- _Required work_
Reproduce the lines below word for word, starting with the first line and ending with the line that contains "sur bandes verticales", with both of those lines included.
Data to process: Begin
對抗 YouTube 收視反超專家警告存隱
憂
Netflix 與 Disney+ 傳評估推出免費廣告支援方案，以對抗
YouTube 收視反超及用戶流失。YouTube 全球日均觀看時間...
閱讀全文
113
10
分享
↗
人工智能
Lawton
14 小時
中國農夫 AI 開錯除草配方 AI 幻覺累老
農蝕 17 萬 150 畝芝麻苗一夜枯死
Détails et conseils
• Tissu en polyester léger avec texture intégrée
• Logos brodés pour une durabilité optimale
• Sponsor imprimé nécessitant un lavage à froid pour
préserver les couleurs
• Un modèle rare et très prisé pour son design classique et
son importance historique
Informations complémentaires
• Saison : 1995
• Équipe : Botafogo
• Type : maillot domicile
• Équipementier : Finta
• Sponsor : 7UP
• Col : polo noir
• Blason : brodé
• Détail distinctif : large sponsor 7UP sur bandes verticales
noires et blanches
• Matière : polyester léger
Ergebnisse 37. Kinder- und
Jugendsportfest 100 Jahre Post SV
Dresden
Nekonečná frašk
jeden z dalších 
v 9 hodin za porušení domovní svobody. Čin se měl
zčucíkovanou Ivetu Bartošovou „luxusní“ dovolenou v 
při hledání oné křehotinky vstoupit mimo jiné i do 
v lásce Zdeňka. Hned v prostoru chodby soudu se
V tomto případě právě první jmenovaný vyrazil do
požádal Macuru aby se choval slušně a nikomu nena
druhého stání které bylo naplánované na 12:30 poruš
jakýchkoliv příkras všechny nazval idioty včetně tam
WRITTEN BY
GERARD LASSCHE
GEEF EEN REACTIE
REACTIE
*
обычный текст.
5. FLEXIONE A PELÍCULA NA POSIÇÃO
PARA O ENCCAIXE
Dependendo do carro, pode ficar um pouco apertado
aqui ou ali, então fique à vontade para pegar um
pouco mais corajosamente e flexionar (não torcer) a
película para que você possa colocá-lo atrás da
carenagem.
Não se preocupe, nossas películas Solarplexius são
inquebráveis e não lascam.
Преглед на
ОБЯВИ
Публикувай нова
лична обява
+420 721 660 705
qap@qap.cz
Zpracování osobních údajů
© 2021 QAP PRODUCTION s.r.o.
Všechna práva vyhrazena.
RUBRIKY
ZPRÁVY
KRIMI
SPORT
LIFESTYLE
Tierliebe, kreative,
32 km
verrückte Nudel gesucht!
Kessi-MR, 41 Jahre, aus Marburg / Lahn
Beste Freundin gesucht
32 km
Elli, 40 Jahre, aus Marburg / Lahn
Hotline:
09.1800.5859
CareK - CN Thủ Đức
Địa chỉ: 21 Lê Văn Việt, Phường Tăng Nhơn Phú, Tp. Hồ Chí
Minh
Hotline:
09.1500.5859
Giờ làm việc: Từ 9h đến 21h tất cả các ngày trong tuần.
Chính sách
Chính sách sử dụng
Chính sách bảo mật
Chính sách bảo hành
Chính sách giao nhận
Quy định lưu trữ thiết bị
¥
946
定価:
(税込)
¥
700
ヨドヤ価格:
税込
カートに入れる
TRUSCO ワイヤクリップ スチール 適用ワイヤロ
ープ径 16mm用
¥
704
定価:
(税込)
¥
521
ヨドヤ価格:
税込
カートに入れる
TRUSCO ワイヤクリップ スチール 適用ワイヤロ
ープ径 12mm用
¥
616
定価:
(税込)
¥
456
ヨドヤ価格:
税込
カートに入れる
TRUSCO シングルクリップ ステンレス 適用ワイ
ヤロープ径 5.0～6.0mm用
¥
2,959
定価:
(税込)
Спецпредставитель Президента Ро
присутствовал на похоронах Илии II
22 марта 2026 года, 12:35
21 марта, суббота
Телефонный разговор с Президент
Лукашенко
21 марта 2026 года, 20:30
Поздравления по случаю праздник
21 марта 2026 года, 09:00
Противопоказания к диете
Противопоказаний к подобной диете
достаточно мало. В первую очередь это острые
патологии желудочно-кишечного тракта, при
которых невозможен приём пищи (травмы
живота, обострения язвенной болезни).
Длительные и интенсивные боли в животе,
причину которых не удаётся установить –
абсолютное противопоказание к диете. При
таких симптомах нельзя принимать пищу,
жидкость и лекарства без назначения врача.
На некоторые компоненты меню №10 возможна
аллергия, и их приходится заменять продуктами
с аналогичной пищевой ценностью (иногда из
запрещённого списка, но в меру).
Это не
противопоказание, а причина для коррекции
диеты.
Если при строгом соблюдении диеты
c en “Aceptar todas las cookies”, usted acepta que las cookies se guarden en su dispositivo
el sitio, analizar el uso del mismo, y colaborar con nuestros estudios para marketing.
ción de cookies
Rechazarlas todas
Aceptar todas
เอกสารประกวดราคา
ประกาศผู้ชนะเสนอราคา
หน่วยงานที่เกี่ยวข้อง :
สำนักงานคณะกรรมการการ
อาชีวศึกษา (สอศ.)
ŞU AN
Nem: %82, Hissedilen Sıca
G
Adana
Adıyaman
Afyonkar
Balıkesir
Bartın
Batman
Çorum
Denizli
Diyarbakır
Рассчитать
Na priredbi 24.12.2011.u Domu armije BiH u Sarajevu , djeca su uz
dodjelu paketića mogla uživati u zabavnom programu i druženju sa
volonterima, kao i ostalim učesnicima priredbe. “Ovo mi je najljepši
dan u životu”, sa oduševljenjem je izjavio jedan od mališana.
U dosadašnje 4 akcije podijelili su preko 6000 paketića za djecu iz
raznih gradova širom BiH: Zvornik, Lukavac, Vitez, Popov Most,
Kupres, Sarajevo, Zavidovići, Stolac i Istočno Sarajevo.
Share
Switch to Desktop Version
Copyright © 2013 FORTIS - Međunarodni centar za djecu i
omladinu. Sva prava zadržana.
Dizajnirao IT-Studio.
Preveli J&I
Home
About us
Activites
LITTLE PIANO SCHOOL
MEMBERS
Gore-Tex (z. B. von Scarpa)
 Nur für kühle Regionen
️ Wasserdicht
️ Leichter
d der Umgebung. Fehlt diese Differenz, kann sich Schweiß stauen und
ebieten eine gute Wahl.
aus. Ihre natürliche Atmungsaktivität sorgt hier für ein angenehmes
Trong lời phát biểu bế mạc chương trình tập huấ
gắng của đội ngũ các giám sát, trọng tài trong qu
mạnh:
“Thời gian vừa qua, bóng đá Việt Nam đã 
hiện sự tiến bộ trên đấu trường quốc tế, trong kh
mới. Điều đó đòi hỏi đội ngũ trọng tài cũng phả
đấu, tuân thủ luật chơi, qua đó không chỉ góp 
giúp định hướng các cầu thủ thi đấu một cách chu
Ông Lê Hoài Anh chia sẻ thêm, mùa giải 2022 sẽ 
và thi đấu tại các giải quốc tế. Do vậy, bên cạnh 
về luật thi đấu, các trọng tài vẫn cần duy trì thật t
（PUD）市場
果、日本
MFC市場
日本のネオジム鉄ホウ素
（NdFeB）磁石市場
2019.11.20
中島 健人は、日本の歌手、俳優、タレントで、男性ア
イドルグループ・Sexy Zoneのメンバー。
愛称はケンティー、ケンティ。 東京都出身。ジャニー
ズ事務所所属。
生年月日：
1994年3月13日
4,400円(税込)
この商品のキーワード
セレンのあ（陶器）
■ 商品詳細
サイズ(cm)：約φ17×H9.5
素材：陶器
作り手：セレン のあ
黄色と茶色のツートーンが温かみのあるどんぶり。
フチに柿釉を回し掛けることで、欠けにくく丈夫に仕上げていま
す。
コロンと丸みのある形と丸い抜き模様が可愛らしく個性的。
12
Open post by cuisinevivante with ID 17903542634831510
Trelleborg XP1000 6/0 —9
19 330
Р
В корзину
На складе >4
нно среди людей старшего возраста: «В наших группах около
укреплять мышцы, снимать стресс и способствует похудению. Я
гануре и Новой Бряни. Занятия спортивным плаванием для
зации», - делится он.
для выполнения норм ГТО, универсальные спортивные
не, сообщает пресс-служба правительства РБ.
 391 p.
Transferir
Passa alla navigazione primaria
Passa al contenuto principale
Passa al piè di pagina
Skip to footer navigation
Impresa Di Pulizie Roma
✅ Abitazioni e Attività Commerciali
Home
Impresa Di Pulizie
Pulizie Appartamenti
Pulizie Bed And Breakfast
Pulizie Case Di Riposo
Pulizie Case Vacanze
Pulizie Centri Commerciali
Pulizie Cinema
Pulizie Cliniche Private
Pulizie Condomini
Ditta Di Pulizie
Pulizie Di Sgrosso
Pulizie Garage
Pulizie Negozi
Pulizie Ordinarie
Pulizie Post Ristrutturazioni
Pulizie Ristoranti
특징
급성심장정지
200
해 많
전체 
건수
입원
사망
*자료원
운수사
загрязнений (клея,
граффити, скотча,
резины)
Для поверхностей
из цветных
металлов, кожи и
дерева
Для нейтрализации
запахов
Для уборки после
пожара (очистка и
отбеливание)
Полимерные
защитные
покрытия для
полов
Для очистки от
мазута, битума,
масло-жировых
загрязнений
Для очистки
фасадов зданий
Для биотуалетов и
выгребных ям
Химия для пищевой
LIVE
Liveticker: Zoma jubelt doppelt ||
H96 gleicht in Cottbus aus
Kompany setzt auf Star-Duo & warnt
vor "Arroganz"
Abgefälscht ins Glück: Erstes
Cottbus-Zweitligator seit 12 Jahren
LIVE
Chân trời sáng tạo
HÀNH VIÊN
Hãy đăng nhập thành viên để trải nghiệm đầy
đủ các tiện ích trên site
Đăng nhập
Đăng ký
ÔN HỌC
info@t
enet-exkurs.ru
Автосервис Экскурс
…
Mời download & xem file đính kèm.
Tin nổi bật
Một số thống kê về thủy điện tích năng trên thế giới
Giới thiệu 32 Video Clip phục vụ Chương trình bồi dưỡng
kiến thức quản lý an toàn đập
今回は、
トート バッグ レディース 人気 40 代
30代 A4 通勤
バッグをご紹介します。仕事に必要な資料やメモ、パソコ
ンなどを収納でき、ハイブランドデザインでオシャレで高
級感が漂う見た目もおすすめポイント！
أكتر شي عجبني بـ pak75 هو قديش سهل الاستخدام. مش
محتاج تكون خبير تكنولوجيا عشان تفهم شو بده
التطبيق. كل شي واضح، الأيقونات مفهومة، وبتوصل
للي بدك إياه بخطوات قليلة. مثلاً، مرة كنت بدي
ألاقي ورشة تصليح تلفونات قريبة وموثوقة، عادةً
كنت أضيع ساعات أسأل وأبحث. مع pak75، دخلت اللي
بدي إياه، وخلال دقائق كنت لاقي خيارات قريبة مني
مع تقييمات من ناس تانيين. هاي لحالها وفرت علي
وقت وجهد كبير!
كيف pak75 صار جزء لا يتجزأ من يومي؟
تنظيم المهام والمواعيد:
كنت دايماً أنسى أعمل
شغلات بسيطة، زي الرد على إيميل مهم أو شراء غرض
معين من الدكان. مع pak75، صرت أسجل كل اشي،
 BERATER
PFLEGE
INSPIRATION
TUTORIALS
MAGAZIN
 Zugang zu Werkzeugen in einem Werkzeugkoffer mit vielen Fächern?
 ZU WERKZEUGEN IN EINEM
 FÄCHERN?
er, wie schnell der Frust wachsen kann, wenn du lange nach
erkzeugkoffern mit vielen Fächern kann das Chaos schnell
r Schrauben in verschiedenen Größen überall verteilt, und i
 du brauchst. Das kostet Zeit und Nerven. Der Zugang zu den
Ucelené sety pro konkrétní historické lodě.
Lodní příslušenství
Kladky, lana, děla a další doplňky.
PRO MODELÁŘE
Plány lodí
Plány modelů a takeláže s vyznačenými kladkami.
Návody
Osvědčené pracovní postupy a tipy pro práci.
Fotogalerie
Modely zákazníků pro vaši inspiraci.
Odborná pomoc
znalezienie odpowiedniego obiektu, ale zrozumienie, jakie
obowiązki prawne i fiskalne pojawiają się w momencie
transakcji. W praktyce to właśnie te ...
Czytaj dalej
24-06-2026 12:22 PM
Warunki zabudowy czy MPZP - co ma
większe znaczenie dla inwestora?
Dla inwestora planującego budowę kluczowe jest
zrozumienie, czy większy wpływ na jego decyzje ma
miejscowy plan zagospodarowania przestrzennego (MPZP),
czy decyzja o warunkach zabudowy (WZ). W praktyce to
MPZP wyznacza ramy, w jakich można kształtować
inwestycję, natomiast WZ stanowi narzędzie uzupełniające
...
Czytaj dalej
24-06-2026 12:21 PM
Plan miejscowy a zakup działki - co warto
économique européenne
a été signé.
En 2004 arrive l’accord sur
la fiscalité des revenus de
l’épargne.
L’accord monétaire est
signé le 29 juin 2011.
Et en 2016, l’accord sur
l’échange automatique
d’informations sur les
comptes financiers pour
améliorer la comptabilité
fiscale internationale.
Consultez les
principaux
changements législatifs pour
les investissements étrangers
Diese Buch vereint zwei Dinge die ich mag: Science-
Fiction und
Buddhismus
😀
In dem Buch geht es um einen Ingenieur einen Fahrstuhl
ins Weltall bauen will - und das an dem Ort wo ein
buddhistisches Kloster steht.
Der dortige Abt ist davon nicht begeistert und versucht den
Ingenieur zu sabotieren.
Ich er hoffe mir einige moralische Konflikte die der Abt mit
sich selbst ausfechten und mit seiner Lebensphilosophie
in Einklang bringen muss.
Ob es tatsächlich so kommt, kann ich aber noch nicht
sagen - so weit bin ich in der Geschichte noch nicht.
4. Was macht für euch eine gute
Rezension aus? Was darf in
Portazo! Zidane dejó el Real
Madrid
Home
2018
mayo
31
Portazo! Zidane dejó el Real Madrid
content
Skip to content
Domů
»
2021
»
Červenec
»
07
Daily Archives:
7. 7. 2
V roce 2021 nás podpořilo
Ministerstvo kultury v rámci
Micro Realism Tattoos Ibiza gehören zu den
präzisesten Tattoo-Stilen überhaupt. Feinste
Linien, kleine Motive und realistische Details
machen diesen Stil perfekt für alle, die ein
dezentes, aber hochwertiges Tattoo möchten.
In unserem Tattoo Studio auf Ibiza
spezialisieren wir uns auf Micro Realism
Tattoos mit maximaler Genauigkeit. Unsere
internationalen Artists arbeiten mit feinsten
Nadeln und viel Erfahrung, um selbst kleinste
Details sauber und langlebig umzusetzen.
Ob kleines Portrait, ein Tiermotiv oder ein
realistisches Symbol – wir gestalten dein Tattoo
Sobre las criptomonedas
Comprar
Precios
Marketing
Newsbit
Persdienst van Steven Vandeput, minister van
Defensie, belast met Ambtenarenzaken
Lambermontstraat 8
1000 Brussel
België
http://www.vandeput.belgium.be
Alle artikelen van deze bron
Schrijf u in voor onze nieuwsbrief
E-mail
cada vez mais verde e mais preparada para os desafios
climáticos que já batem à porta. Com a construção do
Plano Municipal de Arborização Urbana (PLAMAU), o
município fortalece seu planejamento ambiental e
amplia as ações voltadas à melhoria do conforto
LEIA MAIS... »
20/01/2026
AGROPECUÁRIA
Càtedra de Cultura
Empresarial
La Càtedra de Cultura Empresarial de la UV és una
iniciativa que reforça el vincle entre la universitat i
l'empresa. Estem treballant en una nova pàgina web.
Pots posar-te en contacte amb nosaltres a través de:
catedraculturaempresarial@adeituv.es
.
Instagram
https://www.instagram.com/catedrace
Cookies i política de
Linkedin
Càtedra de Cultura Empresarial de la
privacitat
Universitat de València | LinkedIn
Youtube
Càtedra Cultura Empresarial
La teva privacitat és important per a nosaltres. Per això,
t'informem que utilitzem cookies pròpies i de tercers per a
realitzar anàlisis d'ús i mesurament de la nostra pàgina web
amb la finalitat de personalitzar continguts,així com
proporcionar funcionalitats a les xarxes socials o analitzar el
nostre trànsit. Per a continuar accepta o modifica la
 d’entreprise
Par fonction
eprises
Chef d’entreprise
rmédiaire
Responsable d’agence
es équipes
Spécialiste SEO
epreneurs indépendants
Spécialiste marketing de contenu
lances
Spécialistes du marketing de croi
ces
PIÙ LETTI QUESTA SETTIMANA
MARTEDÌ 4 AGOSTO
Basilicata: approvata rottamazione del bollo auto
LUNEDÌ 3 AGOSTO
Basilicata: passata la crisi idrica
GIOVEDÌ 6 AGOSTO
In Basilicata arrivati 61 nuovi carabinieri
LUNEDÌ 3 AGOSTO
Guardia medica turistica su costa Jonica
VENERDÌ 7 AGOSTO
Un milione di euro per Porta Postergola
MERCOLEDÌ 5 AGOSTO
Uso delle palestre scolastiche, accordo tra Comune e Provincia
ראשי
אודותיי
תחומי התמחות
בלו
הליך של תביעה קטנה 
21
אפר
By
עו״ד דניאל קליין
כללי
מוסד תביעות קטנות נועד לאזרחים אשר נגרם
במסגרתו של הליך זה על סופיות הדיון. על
Data to process: End
- _Task answer_
對抗 YouTube 收視反超專家警告存隱
憂
Netflix 與 Disney+ 傳評估推出免費廣告支援方案，以對抗
YouTube 收視反超及用戶流失。YouTube 全球日均觀看時間...
閱讀全文
113
10
分享
↗
人工智能
Lawton
14 小時
中國農夫 AI 開錯除草配方 AI 幻覺累老
農蝕 17 萬 150 畝芝麻苗一夜枯死
Détails et conseils
• Tissu en polyester léger avec texture intégrée
• Logos brodés pour une durabilité optimale
• Sponsor imprimé nécessitant un lavage à froid pour
préserver les couleurs
• Un modèle rare et très prisé pour son design classique et
son importance historique
Informations complémentaires
• Saison : 1995
• Équipe : Botafogo
• Type : maillot domicile
• Équipementier : Finta
• Sponsor : 7UP
• Col : polo noir
• Blason : brodé
• Détail distinctif : large sponsor 7UP sur bandes verticales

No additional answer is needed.